Sebenarnya saya tidak ada kompetensi menjadi bendahara. Maklum kuliah saya di arkeologi atau purbakala, lalu sering bertualang ke hutan dan gunung. Apalagi kemudian menjadi jurnalis atau wartawan. Juga penulis dan penyunting.
Pokoknya pekerjaan saya bersifat inovatif dan kreatif. Bukan bekerja rutinitas di belakang meja. Bekerja dalam sunyi, yang penting hasilnya kelihatan. Saya menulis artikel di media cetak dan media daring, bahkan buku. Termasuk menulis di Kompasiana ini.
Rapat RW
Saya menggantikan bendahara sebelumnya yang mengundurkan diri. Semula saya tidak bersedia setelah dihubungi Pak RT. Namun karena tidak ada yang mau yah terpaksa. Meskipun tidak berlatar ekonomi atau akunting, kalau cuma mencatat dan menghitung iuran warga sih bisa. Kalau ditanya debet, kredit, atau neraca, itu saya bingung. Begitu pula kalau membuat laporan di Excel. Selain itu sebagai "Menteri Keuangan" di RT 007/012 Kel. Kelapa Gading Timur saya tidak memiliki m-banking. Warga yang membayar iuran secara transfer, ditujukan ke rekening RT yang dipegang Pak RT. Warga yang membayar secara tunai, setor ke saya. Dari 11 RT yang ada di RW 012, RT saya paling banyak memperoleh iuran bulanan yakni sekitar Rp 30 juta. Namun pengeluaran pun cukup besar seperti untuk tip Linmas dan tip petugas kebersihan. RT lain paling banyak dapat Rp 16 juta, malah ada yang cuma satu digit.
Selain rumah, RT pun menarik iuran dari ruko. Dalam menarik iuran, RT dibantu oleh seorang Linmas. Bayangkan, kalau menarik sendiri dengan mendatangi rumah dan ruko. Bisa-bisa pengurus RT tidak bisa mencari nafkah. Maklum pengurus RT pekerjaan utamanya adalah mencari nafkah buat keluarga.
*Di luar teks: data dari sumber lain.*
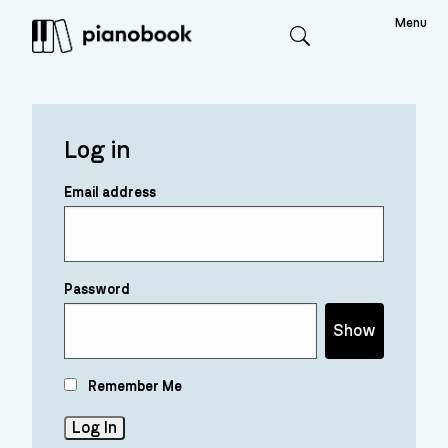
Menu
Search
Log in
Email address
Password
Show
Remember Me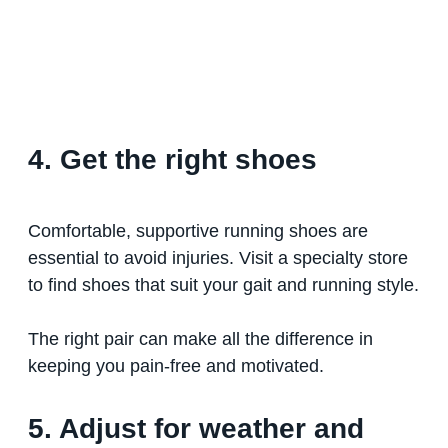
4. Get the right shoes
Comfortable, supportive running shoes are
essential to avoid injuries. Visit a specialty store
to find shoes that suit your gait and running style.
The right pair can make all the difference in
keeping you pain-free and motivated.
5. Adjust for weather and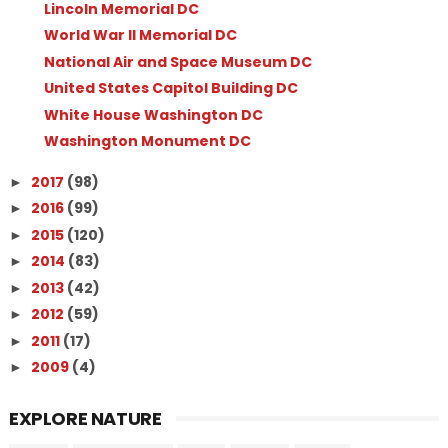
Lincoln Memorial DC
World War II Memorial DC
National Air and Space Museum DC
United States Capitol Building DC
White House Washington DC
Washington Monument DC
2017
(98)
►
2016
(99)
►
2015
(120)
►
2014
(83)
►
2013
(42)
►
2012
(59)
►
2011
(17)
►
2009
(4)
►
EXPLORE NATURE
Jadi pekerjaan sosial kalau boleh disebut begitu. Cuma pengurus RT dibebaskan dari pembayaran iuran bulanan saja yang besarnya tidak seberapa. Yah hitung-hitung gaji bulanan yang jauh sekali dari UMR Provinsi.
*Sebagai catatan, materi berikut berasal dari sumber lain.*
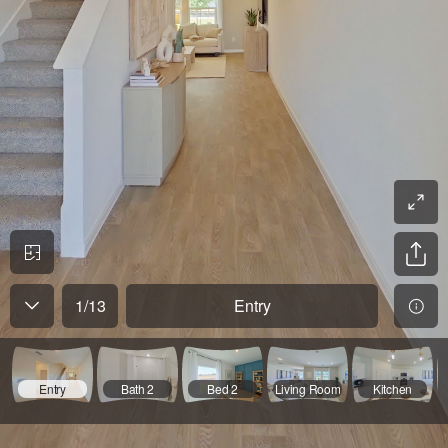
1
/
13
Entry
Entry
Bath 2
Bed 2
Living Room
Kitchen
Ternyata menjadi "Menteri Keuangan" tidak mudah. Maklum, dari sehari-hari mengurus huruf, sekarang mengurus angka. Bukan hanya menyetor iuran warga ke RW tapi juga ada hal-hal lain. Membuat laporan, pertama kali saya bingung. Biasa menulis artikel, sekarang menghitung bagian RT dan RW berdasarkan besar iuran. Soalnya di RT saya ada beberapa jenis besar iuran tergantung ukuran rumah/ruko.
Belum lagi kalau ada yang menunggak, meskipun dimaklumi karena kemungkinan warga tersebut memiliki kesulitan ekonomi. Yang repot kalau ada pengontrak rumah yang kemudian pindah tanpa sepengetahuan pengurus RT. Saya sebenarnya sudah mengusulkan pemutihan sewaktu rapat RW. Namun selera RW berbeda, jadi sampai kini masih menggantung. Mana mungkin RT menagih kepada si pengontrak atau si pemilik rumah.
Pengurus RT yang terdiri atas ketua, sekretaris, dan bendahara pun tidak sempat bekerja penuh. Soalnya prioritas utama tentu menafkahi keluarga. Saya pun bekerja sebisanya saja, yang penting tidak makan uang warga. Itu pun kadang tersandera karena setiap tanggal 10 dan tanggal 20 harus setor iuran ke RW. Â Tanggal 10 setor iuran warga dan tanggal 20 setor iuran ruko. Yah terkadang terlambat 1-2 hari, terutama ketika saya ada aktivitas di luar.
Pernah saya diajak kegiatan di luar kota selama seminggu pada tanggal 7-14. Waduh waktunya mengambil jatah waktu setoran setiap tanggal 10. Akhirnya saya batalkan rencana kegiatan itu. Nah begitulah pengorbanan sehingga saya tidak jadi memperoleh penghasilan.